Sotaro Ikeda [:sotaro]

Comment 8

•

11 years ago

bug 873959 seems easy way to implement this. In android stagefright, mp4 file's thumbnail is determined biggest sample in 20 sync samples from front. SampleTable::findThumbnailSample() http://androidxref.com/4.4_r1/xref/frameworks/av/media/libstagefright/SampleTable.cpp#727

Sotaro Ikeda [:sotaro]

Comment 9

•

11 years ago

(In reply to Sotaro Ikeda [:sotaro] from comment #8) > bug 873959 seems easy way to implement this.
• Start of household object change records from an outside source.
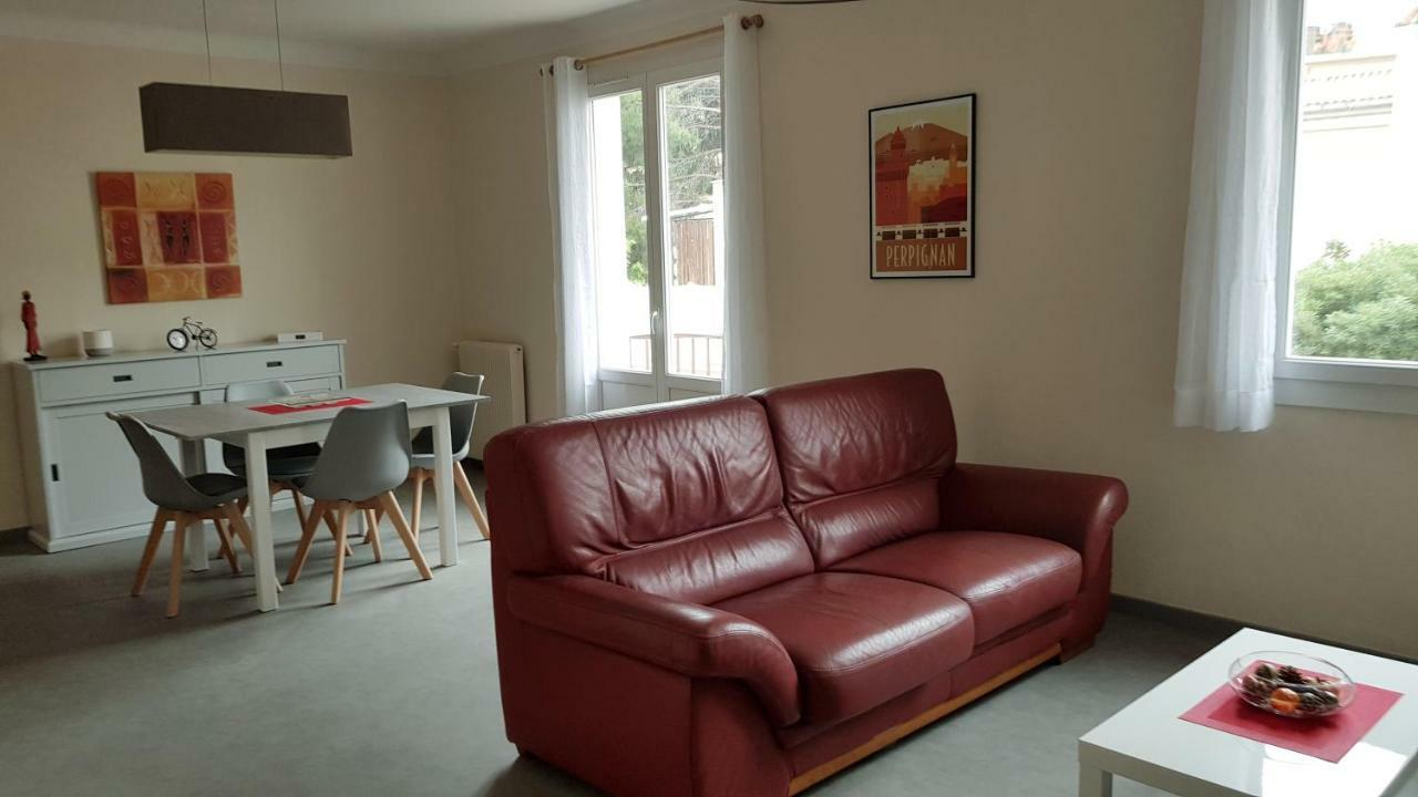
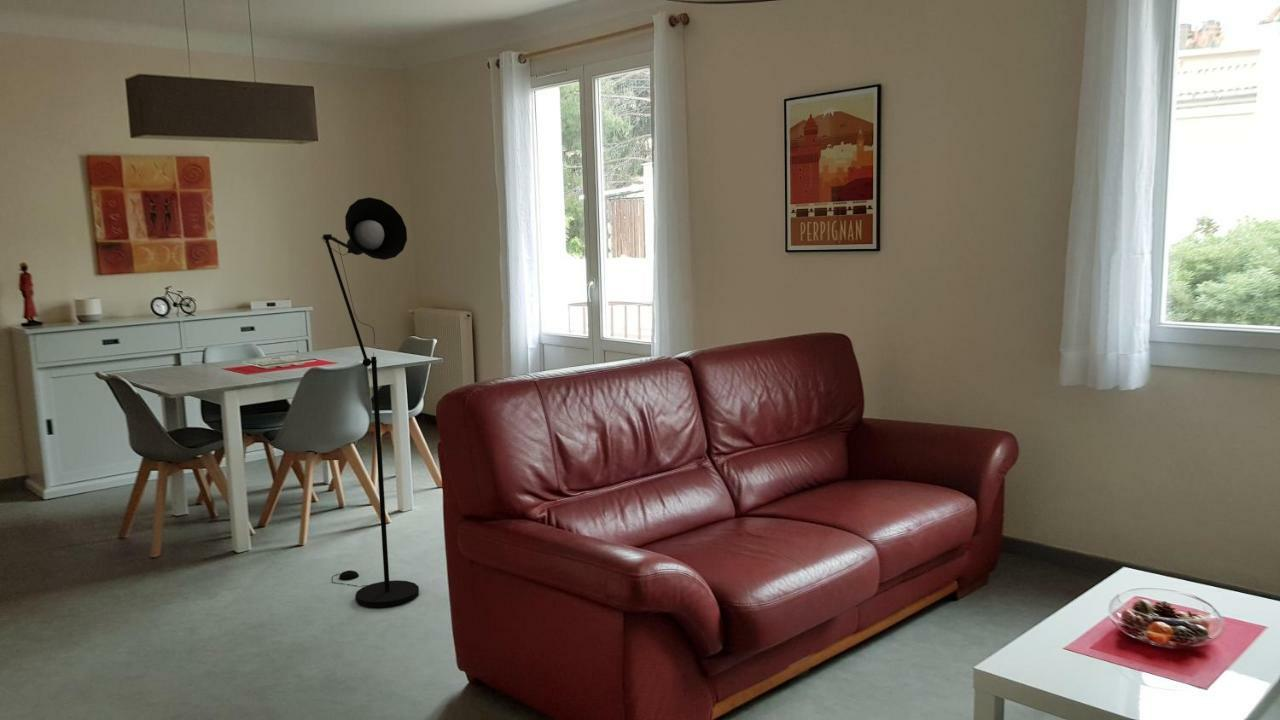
+ floor lamp [321,196,420,608]
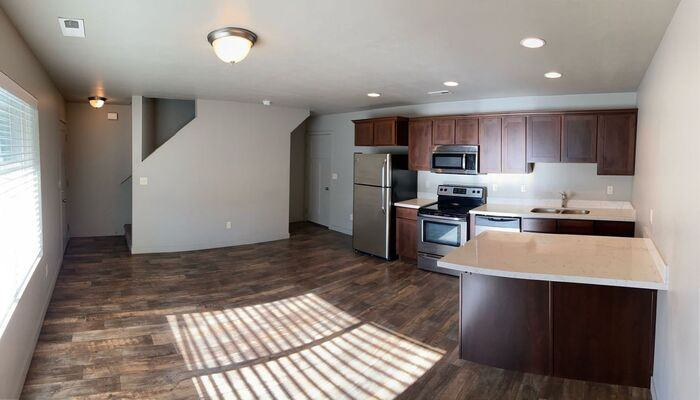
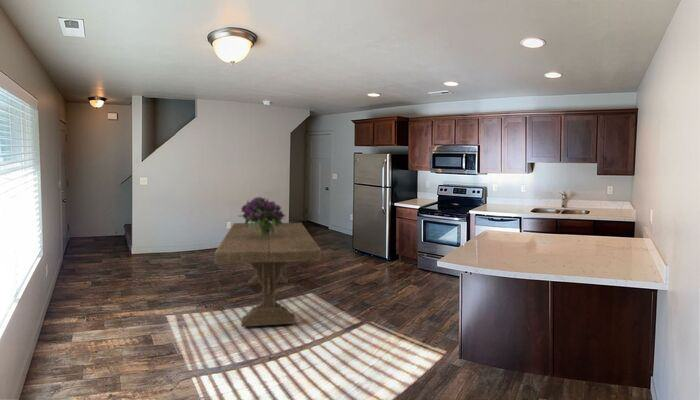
+ bouquet [237,195,286,237]
+ dining table [214,221,322,327]
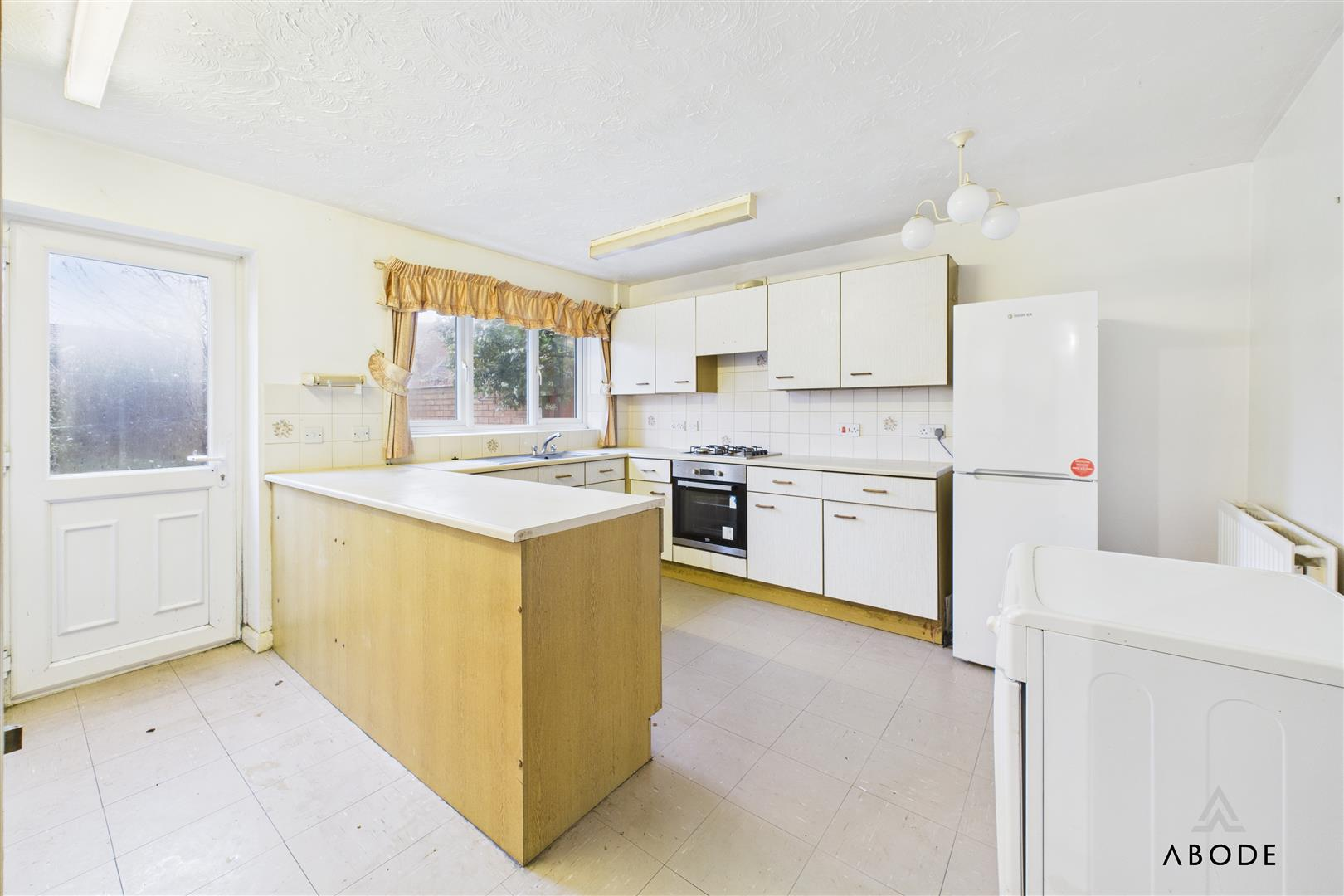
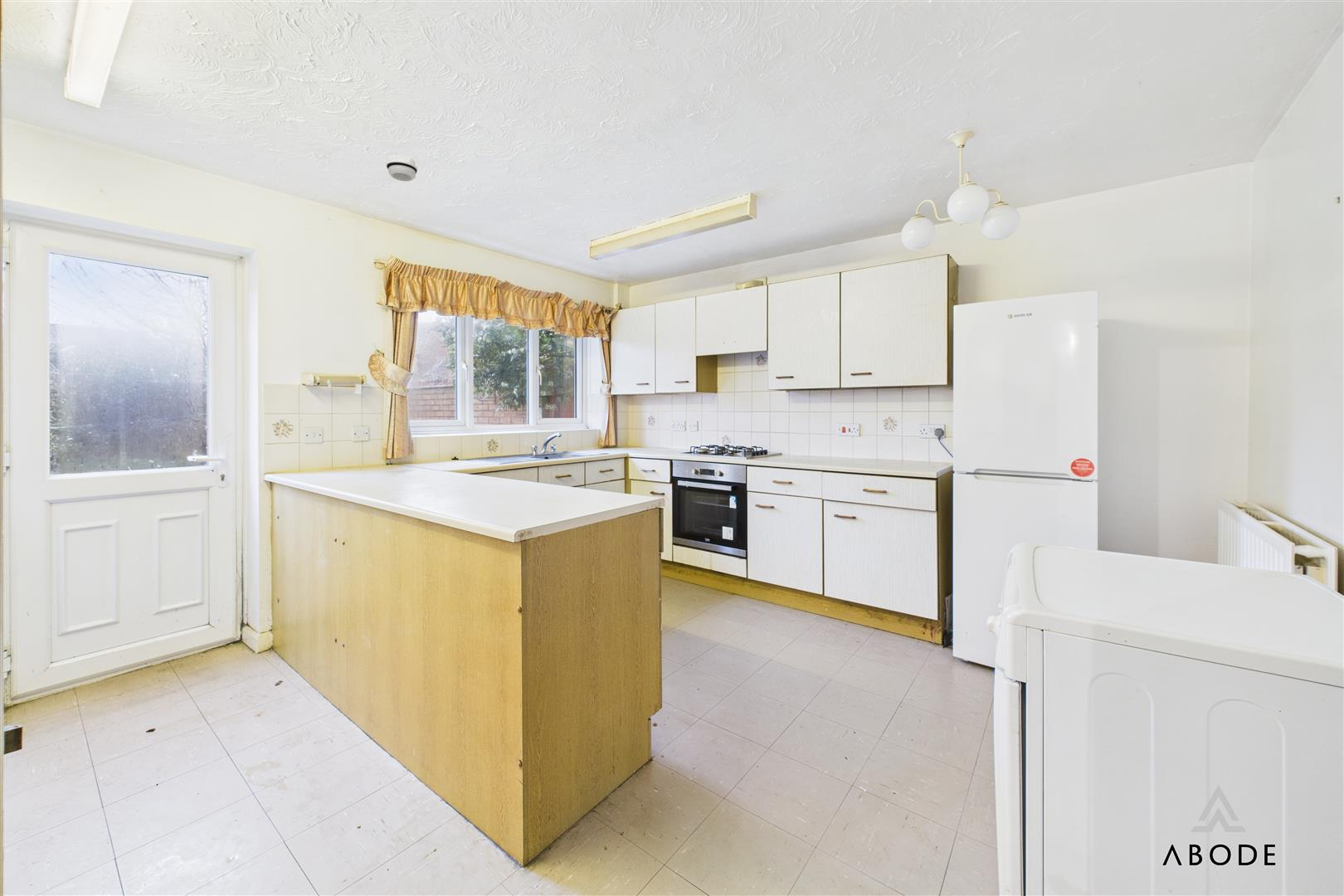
+ smoke detector [386,154,418,183]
In android stagefright, mp4 > file's thumbnail is determined biggest sample in 20 sync samples from front. > > SampleTable::findThumbnailSample() > http://androidxref.com/4.4_r1/xref/frameworks/av/media/libstagefright/ > SampleTable.cpp#727 Thumbnail time can be checked also by gaia side.

John Hu [:johnhu][:johu][:醬糊小弟]

Comment 10

•

11 years ago

Hi Sotaro, We don't have libstagefright in Gecko, see bug 778052. So, We can't have thumbnail time in metadata. We may only have it in ogg file format, since the landing of bug 763010.